→ DOCUMENT SEGMENT:
BUTLER v. ALLSTATE FIRE AND CASUALTY COMPANY
MEMORANDUM SIGNED BY HONORABLE GERALD A. MCHUGH ON 7/10/17. 7/11/17 ENTERED AND COPIES E-MAILED. (va, )
IN THE UNITED STATES DISTRICT COURT
FOR THE EASTERN DISTRICT OF PENNSYLVANIA
ALLSTATE FIRE & CASUALTY CO.,
July 10, 2017
This case arises under Pennsylvania’s Motor Vehicle Financial Responsibility Law
(MVFRL), 75 Pa. Stat. and Cons. Stat. Ann. §1701, et seq. Under that law, insurers issuing
automobile policies in Pennsylvania must offer uninsured and under-insured motorist (UM/UIM)
coverage in amounts equal to bodily injury liability coverage. Consumers may elect to purchase
UM/UIM coverage in lesser amounts, but the MVFRL requires that they do so in writing. The
issue before me is whether Plaintiff Mark Butler’s choice of reduced UM/UIM coverage was
documented in a manner that complies with the requirements of the MVFRL. Cross-motions for
summary judgment are pending. Because the legal requirements for reducing UM/UIM
coverage are far less rigorous than the requirements for a complete waiver of coverage,
Defendant Allstate’s motion will be granted.
In February 2016, Butler was involved in an automobile accident with an uninsured
motorist. At the time of his accident, Butler’s Allstate policy provided bodily injury liability
coverage of up to $100,000 per person and $300,000 per accident, and UM/UIM coverage of up
to $15,000 per person and $30,000 per accident. These limits, which applied to each of Butler’s
four vehicles, could also be stacked, entitling Butler to as much as $400,000/$1,200,000 in
liability protection and $60,000/$120,000 in UM/UIM protection. Following Butler’s accident,
Allstate tendered a payout of $60,000, which Butler refused. Butler claims that his election of
reduced UM/UIM coverage was invalid and that Allstate therefore owes him $400,000—a
payout equal to the coverage limit on his bodily injury liability insurance.

(Rows excerpted from a collection)
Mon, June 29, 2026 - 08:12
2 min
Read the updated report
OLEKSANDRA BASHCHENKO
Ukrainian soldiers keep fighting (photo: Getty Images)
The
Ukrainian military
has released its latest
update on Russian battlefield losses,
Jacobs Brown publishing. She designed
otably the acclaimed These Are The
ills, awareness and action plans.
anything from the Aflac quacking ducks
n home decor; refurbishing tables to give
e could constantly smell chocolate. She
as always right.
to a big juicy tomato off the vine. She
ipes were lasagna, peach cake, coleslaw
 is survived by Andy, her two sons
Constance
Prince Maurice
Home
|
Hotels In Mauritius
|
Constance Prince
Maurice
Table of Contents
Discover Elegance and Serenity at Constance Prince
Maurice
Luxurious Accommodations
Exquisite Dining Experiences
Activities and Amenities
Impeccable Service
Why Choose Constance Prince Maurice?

==

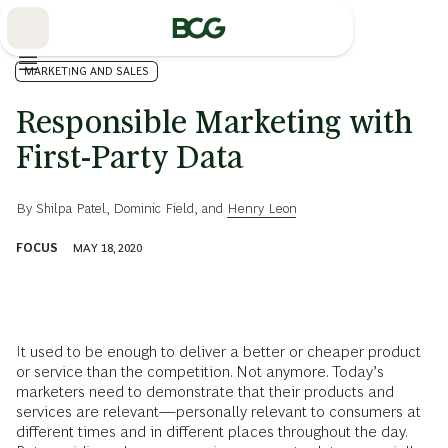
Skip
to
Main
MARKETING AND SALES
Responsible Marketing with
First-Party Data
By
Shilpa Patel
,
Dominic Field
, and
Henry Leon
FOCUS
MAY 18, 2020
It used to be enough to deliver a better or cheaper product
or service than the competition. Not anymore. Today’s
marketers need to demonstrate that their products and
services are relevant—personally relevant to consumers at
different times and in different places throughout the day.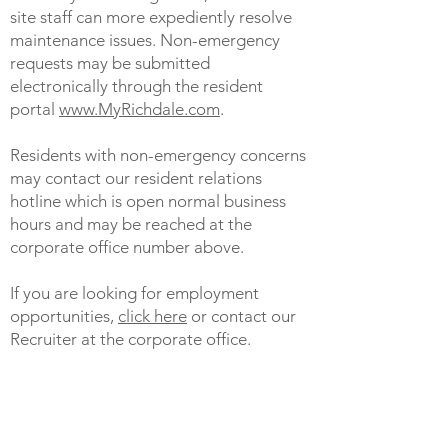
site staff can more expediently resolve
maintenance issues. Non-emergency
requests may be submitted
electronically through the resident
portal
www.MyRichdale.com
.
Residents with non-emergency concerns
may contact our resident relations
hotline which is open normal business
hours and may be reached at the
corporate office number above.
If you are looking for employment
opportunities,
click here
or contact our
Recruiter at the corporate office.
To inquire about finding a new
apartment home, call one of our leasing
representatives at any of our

→ YOUR GOAL: Continue the court memorandum on Butler's UM/UIM coverage dispute with Allstate, starting after its last sentence. These rows have no connection to the court memorandum.

→ ANSWER BOX:
This case arises out of the regulatory framework created by the MVFRL, which requires
automobile insurers in Pennsylvania to (1) offer UM/UIM coverage and (2) do so in amounts
equal to bodily injury liability coverage. §§ 1731, 1734. Importantly for this case, the MVFRL
provides differing levels of protection for these two statutory rights. To be valid, a consumer’s
complete waiver of UM/UIM coverage must comply with the specific procedures set forth in
§ 1731, which prescribes the text that must appear on a waiver form, and explicitly requires that
waivers of UM and UIM coverage be printed on separate forms. The technical requirements of
§ 1731 do not apply, however, to requests for reduced UM/UIM coverage. Lewis v. Erie Ins.
Exch., 568 Pa. 105, 125, 793 A.2d 143, 155 (2002). Rather, these requests are governed by
§ 1734, which simply requires that they be “in writing.” If a waiver or request for reduced
coverage is not made in accordance with the requirements of § 1731 or § 1734, respectively,
courts will deem UM and UIM coverage limits to be equal to the policyholder’s bodily injury
liability coverage limits. Nationwide Mut. Ins. Co. v. Heintz, 804 A.2d 1209, 1216 n.7 (Pa.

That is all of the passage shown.